# Cleaning my Engine Bay



## DBville (Sep 2, 2007)

Engine cleaners like that are getting harder to find as environmental regulations get tighter. It is possible that it is not made anymore, and the only ones left are old stock.


----------



## [email protected] (Feb 21, 2008)

p21 autowash is your friend.


----------



## frank325 (Dec 29, 2005)

Read about scrubbing bubbles on m5board.com, so i bought that to try.


----------



## noego (Feb 6, 2006)

frank325 said:


> Read about scrubbing bubbles on m5board.com, so i bought that to try.

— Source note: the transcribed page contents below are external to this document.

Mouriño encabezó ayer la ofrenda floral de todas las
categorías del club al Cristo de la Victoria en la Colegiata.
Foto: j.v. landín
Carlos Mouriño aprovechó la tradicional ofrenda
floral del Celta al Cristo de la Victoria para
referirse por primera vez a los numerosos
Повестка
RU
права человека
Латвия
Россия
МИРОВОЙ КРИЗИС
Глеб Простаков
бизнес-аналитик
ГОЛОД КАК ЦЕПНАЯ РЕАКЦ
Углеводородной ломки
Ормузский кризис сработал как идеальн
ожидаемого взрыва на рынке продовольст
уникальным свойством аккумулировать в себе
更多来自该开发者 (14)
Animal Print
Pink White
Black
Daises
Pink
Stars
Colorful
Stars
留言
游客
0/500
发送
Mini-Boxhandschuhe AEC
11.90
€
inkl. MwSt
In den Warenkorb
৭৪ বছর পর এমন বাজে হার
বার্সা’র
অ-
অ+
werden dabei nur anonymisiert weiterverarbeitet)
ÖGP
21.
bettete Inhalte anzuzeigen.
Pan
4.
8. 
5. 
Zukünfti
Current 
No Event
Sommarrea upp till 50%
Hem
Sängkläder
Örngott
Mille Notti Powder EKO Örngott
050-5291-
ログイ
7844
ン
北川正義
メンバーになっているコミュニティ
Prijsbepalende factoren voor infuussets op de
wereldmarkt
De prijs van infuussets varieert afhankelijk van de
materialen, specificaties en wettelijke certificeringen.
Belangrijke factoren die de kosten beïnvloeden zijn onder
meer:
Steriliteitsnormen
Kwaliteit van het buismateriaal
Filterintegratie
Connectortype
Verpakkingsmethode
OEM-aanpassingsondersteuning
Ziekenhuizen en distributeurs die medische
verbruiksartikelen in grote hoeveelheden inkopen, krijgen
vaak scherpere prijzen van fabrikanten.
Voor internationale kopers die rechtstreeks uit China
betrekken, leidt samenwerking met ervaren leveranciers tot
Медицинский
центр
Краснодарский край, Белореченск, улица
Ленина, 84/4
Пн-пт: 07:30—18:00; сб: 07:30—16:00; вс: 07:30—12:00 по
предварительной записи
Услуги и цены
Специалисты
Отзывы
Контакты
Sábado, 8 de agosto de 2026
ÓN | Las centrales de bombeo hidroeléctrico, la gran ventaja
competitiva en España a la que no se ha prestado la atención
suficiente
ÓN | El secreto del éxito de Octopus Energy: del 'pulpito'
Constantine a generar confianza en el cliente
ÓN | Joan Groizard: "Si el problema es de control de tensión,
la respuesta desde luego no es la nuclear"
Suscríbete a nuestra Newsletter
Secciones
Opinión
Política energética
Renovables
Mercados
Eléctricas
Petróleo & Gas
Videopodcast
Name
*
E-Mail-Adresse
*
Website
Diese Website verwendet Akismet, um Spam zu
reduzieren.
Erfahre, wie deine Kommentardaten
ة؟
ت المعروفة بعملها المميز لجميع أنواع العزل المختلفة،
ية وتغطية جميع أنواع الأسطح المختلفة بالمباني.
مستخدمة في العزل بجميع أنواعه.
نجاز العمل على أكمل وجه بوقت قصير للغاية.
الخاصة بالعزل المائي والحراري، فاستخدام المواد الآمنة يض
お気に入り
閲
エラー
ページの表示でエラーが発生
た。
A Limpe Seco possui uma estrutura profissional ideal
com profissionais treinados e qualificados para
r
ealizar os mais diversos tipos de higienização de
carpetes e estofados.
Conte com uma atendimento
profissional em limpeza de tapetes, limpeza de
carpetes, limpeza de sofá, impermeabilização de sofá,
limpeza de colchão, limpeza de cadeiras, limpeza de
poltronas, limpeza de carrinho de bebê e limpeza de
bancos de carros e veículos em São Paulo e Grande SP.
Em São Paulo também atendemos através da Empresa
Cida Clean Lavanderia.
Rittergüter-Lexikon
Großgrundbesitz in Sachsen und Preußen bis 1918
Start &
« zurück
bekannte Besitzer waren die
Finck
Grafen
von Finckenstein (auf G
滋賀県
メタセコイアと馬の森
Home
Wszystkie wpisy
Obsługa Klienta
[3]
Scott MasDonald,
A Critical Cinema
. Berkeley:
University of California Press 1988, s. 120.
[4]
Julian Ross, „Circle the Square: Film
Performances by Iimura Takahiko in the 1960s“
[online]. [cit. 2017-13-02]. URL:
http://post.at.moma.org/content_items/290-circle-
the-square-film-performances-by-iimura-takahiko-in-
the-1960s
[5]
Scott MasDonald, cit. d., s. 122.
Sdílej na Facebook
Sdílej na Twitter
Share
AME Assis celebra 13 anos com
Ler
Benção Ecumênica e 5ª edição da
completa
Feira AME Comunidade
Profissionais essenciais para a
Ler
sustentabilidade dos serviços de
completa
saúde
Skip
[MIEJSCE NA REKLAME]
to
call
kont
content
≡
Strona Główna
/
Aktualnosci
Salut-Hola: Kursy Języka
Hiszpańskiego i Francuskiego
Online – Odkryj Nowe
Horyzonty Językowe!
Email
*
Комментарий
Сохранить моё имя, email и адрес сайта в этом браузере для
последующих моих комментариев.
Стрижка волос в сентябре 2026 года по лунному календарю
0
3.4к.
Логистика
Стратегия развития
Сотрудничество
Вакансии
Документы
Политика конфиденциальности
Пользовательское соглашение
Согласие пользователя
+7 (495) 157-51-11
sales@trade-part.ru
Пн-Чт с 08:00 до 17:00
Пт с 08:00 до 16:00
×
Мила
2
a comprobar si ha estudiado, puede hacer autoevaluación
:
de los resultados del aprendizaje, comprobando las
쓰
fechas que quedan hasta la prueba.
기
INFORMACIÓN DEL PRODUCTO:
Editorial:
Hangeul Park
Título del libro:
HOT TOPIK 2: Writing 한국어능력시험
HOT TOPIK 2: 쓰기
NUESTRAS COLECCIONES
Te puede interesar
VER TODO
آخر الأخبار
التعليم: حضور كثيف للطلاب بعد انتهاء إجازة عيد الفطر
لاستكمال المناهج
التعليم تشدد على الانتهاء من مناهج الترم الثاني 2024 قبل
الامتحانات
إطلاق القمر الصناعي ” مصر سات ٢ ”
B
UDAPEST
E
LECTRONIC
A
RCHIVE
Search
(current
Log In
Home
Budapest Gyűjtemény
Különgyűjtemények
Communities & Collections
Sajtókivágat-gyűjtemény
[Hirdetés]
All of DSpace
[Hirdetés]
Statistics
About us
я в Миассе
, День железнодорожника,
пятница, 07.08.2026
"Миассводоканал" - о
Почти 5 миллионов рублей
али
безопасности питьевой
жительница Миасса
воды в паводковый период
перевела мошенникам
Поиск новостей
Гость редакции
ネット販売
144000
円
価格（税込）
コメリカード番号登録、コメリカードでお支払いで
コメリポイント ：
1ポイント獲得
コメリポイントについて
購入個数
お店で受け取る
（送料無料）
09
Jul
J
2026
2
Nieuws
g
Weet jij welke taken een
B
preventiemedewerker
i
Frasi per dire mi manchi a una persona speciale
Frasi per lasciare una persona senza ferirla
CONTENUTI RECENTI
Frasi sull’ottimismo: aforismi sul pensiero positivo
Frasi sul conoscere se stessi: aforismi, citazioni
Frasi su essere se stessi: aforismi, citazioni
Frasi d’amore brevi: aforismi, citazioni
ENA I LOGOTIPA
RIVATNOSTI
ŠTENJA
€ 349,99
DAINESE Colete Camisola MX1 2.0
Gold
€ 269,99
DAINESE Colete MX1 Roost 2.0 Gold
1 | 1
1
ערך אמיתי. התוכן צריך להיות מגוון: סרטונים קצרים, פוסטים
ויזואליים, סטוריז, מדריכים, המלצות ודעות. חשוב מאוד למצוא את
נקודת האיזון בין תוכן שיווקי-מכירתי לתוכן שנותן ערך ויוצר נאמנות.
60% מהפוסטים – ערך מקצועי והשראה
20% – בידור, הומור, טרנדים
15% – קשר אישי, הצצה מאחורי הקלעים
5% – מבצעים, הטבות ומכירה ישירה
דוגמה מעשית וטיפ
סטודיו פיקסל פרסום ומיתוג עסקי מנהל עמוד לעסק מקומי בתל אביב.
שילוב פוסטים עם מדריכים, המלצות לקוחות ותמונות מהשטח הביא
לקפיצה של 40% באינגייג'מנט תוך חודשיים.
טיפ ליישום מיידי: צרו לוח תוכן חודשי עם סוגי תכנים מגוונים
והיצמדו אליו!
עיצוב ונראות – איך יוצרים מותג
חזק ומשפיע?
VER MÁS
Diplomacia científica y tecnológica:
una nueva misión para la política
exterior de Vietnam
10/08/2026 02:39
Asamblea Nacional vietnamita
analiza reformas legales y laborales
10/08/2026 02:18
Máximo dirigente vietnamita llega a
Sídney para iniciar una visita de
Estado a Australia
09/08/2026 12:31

too much! in a million years i wouldn't have thought of using scrubbing bubbles...and i've got several cans of the stuff. i'll stick with car wash soap though


----------



## dboy11 (Mar 6, 2006)

noego said:


> too much! in a million years i wouldn't have thought of using scrubbing bubbles...and i've got several cans of the stuff. i'll stick with car wash soap though


Scrubbing bubbles is nothing more than a cleaning agent would it work in the engine bay yes...but look at what its designed to clean and what you are using it on?

In an engine bay you have to think about the rubber, plastic coated wiring, electronics, etc......My concern with using something like scrubbing bubbles is what will be the effect on these areas that I mentioned...in detailing you start with the least aggressive and work you way up the cleaning scale....The bubbles is a good cleaner, the wife uses it in the bathroom, but I'm with you staying with a decent diluted APC, or designated engine cleaner is the way I plan to go


----------



## noego (Feb 6, 2006)

thanks, dboy 11. words to live by...start with the least aggressive and go from there.


----------



## frank325 (Dec 29, 2005)

i went ahead and cleaned my engine bay today. didn't use the scrubbing bubbles, just hosed it down, spray and cleaned with simple green, and hosed off. i got a little scared at first when i hosed it down because below the engine some steam came up when the water got down there. i thought that odd considering the only driving i've done today is backing it out of my garage and into the drive way. but it looks cleaner than it did. nothing special, i did it pretty quickly.


----------